● Exercise description
Nothing in the data should be left out, so repeat it all exactly.

+ + + + + + +

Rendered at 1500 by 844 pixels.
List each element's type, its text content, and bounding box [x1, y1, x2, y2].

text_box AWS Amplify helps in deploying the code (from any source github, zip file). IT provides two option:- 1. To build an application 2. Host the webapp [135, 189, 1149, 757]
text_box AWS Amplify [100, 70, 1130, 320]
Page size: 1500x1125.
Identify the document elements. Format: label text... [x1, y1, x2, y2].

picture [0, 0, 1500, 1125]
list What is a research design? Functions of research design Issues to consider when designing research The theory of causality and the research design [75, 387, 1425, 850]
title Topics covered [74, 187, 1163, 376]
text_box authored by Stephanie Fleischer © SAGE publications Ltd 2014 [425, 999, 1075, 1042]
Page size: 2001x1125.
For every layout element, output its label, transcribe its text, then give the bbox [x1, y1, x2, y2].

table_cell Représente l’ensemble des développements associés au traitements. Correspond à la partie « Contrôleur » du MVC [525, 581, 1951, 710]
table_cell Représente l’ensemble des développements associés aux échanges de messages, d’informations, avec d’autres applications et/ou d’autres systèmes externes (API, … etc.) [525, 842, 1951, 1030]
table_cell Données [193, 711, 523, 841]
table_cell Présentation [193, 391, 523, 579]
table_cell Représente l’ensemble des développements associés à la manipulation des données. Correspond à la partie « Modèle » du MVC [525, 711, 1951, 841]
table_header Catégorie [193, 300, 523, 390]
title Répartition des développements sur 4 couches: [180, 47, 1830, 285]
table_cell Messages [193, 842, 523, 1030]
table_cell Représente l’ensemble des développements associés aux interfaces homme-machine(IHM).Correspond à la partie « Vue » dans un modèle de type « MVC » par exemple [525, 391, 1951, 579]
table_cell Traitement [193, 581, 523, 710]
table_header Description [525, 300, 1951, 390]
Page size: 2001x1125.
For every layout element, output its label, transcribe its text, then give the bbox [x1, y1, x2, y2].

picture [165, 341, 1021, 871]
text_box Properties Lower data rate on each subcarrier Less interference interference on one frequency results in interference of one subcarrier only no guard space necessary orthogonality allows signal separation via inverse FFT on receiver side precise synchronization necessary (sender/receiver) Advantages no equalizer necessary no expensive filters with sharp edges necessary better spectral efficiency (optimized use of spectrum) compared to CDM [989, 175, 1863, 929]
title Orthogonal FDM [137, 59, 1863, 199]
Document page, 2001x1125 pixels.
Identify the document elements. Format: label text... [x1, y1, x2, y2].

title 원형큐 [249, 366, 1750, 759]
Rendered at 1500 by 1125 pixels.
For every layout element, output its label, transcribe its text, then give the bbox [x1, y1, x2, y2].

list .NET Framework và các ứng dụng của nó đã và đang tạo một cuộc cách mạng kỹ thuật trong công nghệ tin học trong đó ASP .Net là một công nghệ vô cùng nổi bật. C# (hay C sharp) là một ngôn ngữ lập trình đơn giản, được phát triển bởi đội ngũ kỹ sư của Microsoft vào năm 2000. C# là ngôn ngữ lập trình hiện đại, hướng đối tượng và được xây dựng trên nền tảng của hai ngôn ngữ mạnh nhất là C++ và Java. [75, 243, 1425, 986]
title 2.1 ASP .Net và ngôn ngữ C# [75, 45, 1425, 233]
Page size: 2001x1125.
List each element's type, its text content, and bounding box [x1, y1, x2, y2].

+ + + + + + +

● Exercise response
Rendered at 1500 by 844 pixels.
List each element's type, its text content, and bounding box [x1, y1, x2, y2].

text_box AWS Amplify helps in deploying the code (from any source github, zip file). IT provides two option:- 1. To build an application 2. Host the webapp [135, 189, 1149, 757]
text_box AWS Amplify [100, 70, 1130, 320]
Page size: 1500x1125.
Identify the document elements. Format: label text... [x1, y1, x2, y2].

picture [0, 0, 1500, 1125]
list What is a research design? Functions of research design Issues to consider when designing research The theory of causality and the research design [75, 387, 1425, 850]
title Topics covered [74, 187, 1163, 376]
text_box authored by Stephanie Fleischer © SAGE publications Ltd 2014 [425, 999, 1075, 1042]
Page size: 2001x1125.
For every layout element, output its label, transcribe its text, then give the bbox [x1, y1, x2, y2].

table_cell Représente l’ensemble des développements associés au traitements. Correspond à la partie « Contrôleur » du MVC [525, 581, 1951, 710]
table_cell Représente l’ensemble des développements associés aux échanges de messages, d’informations, avec d’autres applications et/ou d’autres systèmes externes (API, … etc.) [525, 842, 1951, 1030]
table_cell Données [193, 711, 523, 841]
table_cell Présentation [193, 391, 523, 579]
table_cell Représente l’ensemble des développements associés à la manipulation des données. Correspond à la partie « Modèle » du MVC [525, 711, 1951, 841]
table_header Catégorie [193, 300, 523, 390]
title Répartition des développements sur 4 couches: [180, 47, 1830, 285]
table_cell Messages [193, 842, 523, 1030]
table_cell Représente l’ensemble des développements associés aux interfaces homme-machine(IHM).Correspond à la partie « Vue » dans un modèle de type « MVC » par exemple [525, 391, 1951, 579]
table_cell Traitement [193, 581, 523, 710]
table_header Description [525, 300, 1951, 390]
Page size: 2001x1125.
For every layout element, output its label, transcribe its text, then give the bbox [x1, y1, x2, y2].

picture [165, 341, 1021, 871]
text_box Properties Lower data rate on each subcarrier Less interference interference on one frequency results in interference of one subcarrier only no guard space necessary orthogonality allows signal separation via inverse FFT on receiver side precise synchronization necessary (sender/receiver) Advantages no equalizer necessary no expensive filters with sharp edges necessary better spectral efficiency (optimized use of spectrum) compared to CDM [989, 175, 1863, 929]
title Orthogonal FDM [137, 59, 1863, 199]
Document page, 2001x1125 pixels.
Identify the document elements. Format: label text... [x1, y1, x2, y2].

title 원형큐 [249, 366, 1750, 759]
Rendered at 1500 by 1125 pixels.
For every layout element, output its label, transcribe its text, then give the bbox [x1, y1, x2, y2].

list .NET Framework và các ứng dụng của nó đã và đang tạo một cuộc cách mạng kỹ thuật trong công nghệ tin học trong đó ASP .Net là một công nghệ vô cùng nổi bật. C# (hay C sharp) là một ngôn ngữ lập trình đơn giản, được phát triển bởi đội ngũ kỹ sư của Microsoft vào năm 2000. C# là ngôn ngữ lập trình hiện đại, hướng đối tượng và được xây dựng trên nền tảng của hai ngôn ngữ mạnh nhất là C++ và Java. [75, 243, 1425, 986]
title 2.1 ASP .Net và ngôn ngữ C# [75, 45, 1425, 233]
Page size: 2001x1125.
List each element's type, its text content, and bounding box [x1, y1, x2, y2].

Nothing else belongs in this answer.